Freedom Flotilla spokesperson Ruben Blake observed "the deportation of these latest West Papuan asylum seekers is a cruel, cynical, inhumane and illegal action."
"The Australian Government is doing everything it can to avoid addressing human rights abuses in West Papua while Tony Abbott is in Indonesia seeking collaboration with his government's own abuses of refugees."
"Their speedy deportation was to avoid the courts having to process an asylum claim, which would have once again recognized persecution of West Papuans in Indonesia, as was the case when the 43 West Papuan asylum seekers arrived here in 2006. That would have been more than a 'passing irritant' to Tony Abbott, whose government is complicit in human rights abuses against West Papuans," he said.
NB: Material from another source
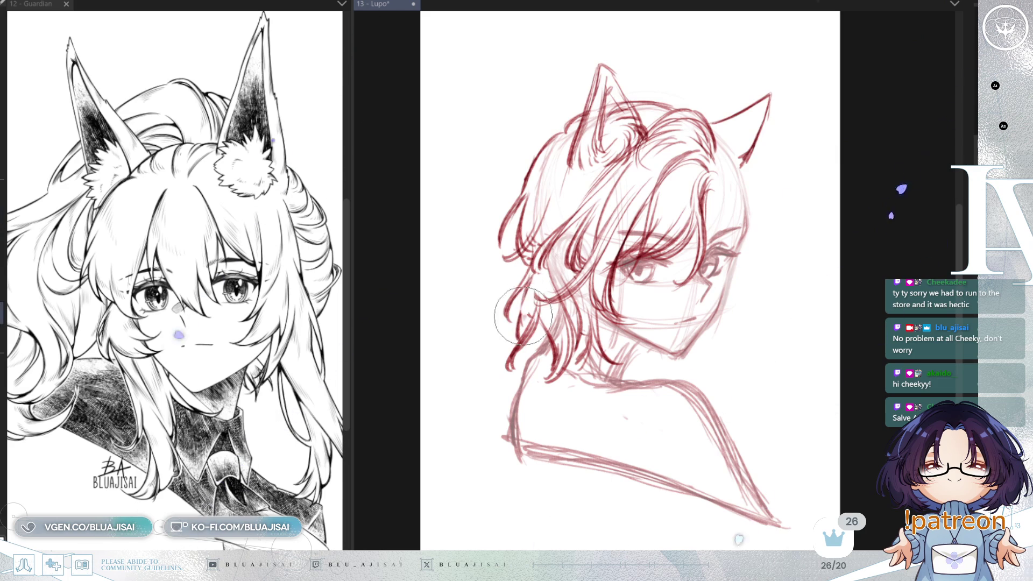
left_click_drag(529, 281, 519, 320)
The Australian Government's offshore processing arrangements in PNG are already under constitutional challenge in the High Court, the release added.
Freedom Flotilla organiser Ronny Kareni said, "The long history of widespread human rights abuses against West Papuans is well documented.
"The crackdown against welcoming ceremonies for the arrival of the sacred water and ashes, delivered by the Freedom Flotilla to West Papua, with four people charged with treason, and many more now in hiding, make it clear that there is still no space for cultural or political expression in West Papua," he said.